▶ Task item:
Please set down each of the lines below once more, exactly, omitting all pictures.

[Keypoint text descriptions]
━━━━━━━━━━━━━━━━━━━━━━━━━━━━━━

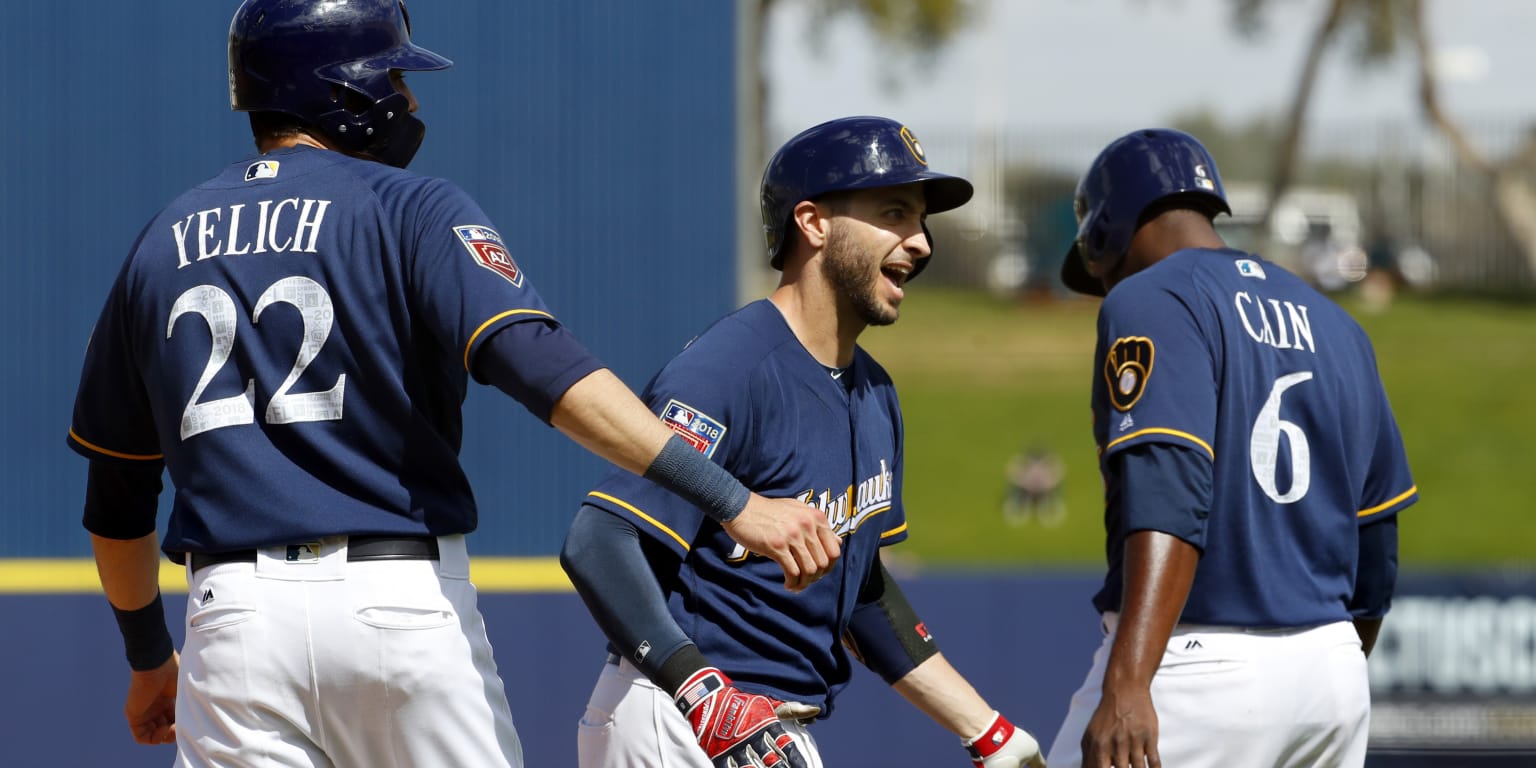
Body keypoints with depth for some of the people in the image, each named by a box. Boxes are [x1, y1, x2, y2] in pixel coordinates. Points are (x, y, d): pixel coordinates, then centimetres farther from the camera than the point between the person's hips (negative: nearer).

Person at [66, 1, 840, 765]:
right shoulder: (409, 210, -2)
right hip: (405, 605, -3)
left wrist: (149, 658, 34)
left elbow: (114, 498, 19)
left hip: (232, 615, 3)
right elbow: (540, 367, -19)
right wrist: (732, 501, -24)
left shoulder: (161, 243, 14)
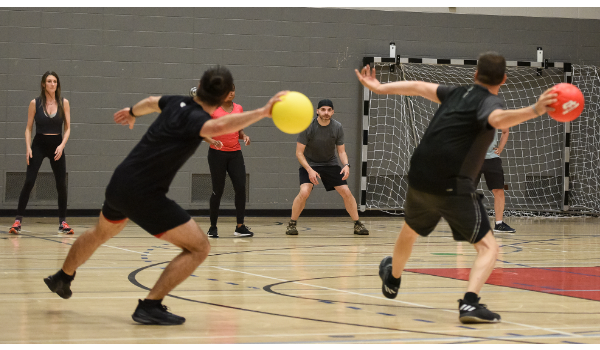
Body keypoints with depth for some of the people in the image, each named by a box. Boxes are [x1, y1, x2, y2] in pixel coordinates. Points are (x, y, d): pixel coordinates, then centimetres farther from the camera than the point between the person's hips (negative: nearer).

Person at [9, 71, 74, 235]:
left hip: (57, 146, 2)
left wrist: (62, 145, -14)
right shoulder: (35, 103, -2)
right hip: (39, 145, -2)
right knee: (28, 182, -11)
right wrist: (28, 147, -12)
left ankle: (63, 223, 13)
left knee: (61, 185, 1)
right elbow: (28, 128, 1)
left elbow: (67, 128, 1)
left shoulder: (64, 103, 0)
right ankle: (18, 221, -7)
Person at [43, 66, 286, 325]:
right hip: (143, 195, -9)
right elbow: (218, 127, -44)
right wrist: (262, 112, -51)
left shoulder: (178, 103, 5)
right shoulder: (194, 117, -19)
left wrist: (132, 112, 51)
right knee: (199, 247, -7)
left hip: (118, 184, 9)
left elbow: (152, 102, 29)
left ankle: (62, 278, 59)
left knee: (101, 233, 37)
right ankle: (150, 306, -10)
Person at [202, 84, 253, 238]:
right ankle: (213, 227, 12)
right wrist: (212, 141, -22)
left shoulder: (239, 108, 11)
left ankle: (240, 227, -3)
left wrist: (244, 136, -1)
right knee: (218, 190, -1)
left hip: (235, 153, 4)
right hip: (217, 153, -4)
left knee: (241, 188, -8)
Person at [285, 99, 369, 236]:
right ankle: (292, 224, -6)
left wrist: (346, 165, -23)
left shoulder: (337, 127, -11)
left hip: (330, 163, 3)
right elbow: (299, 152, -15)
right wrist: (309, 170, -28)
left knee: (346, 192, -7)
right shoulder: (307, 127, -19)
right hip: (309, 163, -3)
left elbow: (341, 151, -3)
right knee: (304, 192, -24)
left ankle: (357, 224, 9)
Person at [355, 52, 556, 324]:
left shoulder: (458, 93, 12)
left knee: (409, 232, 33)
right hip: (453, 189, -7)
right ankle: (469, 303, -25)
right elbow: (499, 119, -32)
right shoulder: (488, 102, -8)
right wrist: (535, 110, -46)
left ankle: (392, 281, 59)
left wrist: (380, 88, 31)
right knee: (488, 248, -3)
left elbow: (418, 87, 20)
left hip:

━━━━━━━━━━━━━━━━━━━━━━━━━━━━━━

▶ Output for this task:
Body keypoints with depth for some of the people in the image, each named by a box. Boxes are [x1, y1, x2, y2] in pixel coordinates. Points are (x, y, d): pixel coordinates, then centimetres farther from the camera than the point between the person's hips (negative: nearer).

Person at [66, 1, 840, 765]:
right shoulder: (409, 210, -2)
right hip: (405, 605, -3)
left wrist: (149, 658, 34)
left elbow: (114, 498, 19)
left hip: (232, 615, 3)
right elbow: (540, 367, -19)
right wrist: (732, 501, -24)
left shoulder: (161, 243, 14)
Body keypoints with depth for some of the people in the image, each named by a box. Boxes are [x1, y1, x2, y2] in pixel coordinates. Points are (x, y, d): pixel coordinates, then centimetres farther from the camera than the point between the person's hips (negative: nearer).

Person at [9, 71, 74, 235]:
left hip: (57, 146, 2)
left wrist: (62, 145, -14)
right shoulder: (35, 103, -2)
right hip: (39, 145, -2)
right knee: (28, 182, -11)
right wrist: (28, 147, -12)
left ankle: (63, 223, 13)
left knee: (61, 185, 1)
right elbow: (28, 128, 1)
left elbow: (67, 128, 1)
left shoulder: (64, 103, 0)
right ankle: (18, 221, -7)
Person at [43, 66, 286, 325]:
right hip: (143, 195, -9)
right elbow: (218, 127, -44)
right wrist: (262, 112, -51)
left shoulder: (178, 103, 5)
right shoulder: (194, 117, -19)
left wrist: (132, 112, 51)
right knee: (199, 247, -7)
left hip: (118, 184, 9)
left elbow: (152, 102, 29)
left ankle: (62, 278, 59)
left knee: (101, 233, 37)
right ankle: (150, 306, -10)
Person at [202, 84, 253, 238]:
right ankle: (213, 227, 12)
right wrist: (212, 141, -22)
left shoulder: (239, 108, 11)
left ankle: (240, 227, -3)
left wrist: (244, 136, -1)
right knee: (218, 190, -1)
left hip: (235, 153, 4)
right hip: (217, 153, -4)
left knee: (241, 188, -8)
Person at [285, 99, 369, 236]:
right ankle: (292, 224, -6)
left wrist: (346, 165, -23)
left shoulder: (337, 127, -11)
left hip: (330, 163, 3)
right elbow: (299, 152, -15)
right wrist: (309, 170, -28)
left knee: (346, 192, -7)
right shoulder: (307, 127, -19)
right hip: (309, 163, -3)
left elbow: (341, 151, -3)
right knee: (304, 192, -24)
left ankle: (357, 224, 9)
Person at [355, 52, 556, 324]:
left shoulder: (458, 93, 12)
left knee: (409, 232, 33)
right hip: (453, 189, -7)
right ankle: (469, 303, -25)
right elbow: (499, 119, -32)
right shoulder: (488, 102, -8)
right wrist: (535, 110, -46)
left ankle: (392, 281, 59)
left wrist: (380, 88, 31)
right knee: (488, 248, -3)
left elbow: (418, 87, 20)
left hip:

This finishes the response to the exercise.